As the son of a machinist, Ziller trained as an electrical fitter and technical draftsman after attending elementary school, and later pursued evening studies to become an electrical engineer. He joined the Young Communist League of Germany in 1927 and the KPD in 1930. From 1930 to 1933, he was an editor for the KPD newspaper Arbeiterstimme. After 1933, he worked as a technical draftsman and mechanical engineer. Due to his illegal activities (including being a member of the resistance group around Anton Saefkow), he was imprisoned multiple times, including in the concentration camp Sachsenhausen and in the Leipzig prison in 1944–45.
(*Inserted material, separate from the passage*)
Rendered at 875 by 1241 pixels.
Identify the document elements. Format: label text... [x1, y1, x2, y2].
In 1945, he became the "People's Commissioner for Culture" in Meissen in the Antifa-Ausschuss, which was established immediately after the end of the war. From August 1945, he was a Ministerial Council member and head of the department for coal, fuel, and energy in the regional administration. Until 1948, he was an undersecretary and head of the department for fuel energy and energy economics at the Ministry of Economics, and until 1949, he was Deputy Minister. From April 1949, he was the Minister for Industry and Transportation in the state of Saxony.

From November 1950 to February 1953, he was the Minister for Mechanical Engineering, and from February 1953 to January 1954, he was the Minister for Heavy Machine Building in the GDR. From July 1953, he was a member and secretary for economic policy of the Central Committee of the SED, and from August 1953, a member of the People's Chamber.

After disagreements with Walter Ulbricht over economic policy and his leadership style in the party, Ziller committed suicide on December 14, 1957. His ashes were interred in the Pergolenweg memorial area at the Central Cemetery Friedrichsfelde in Berlin.

In February 1958, Ziller was posthumously accused of belonging to the "anti-party group Schirdewan, Wollweber, and others."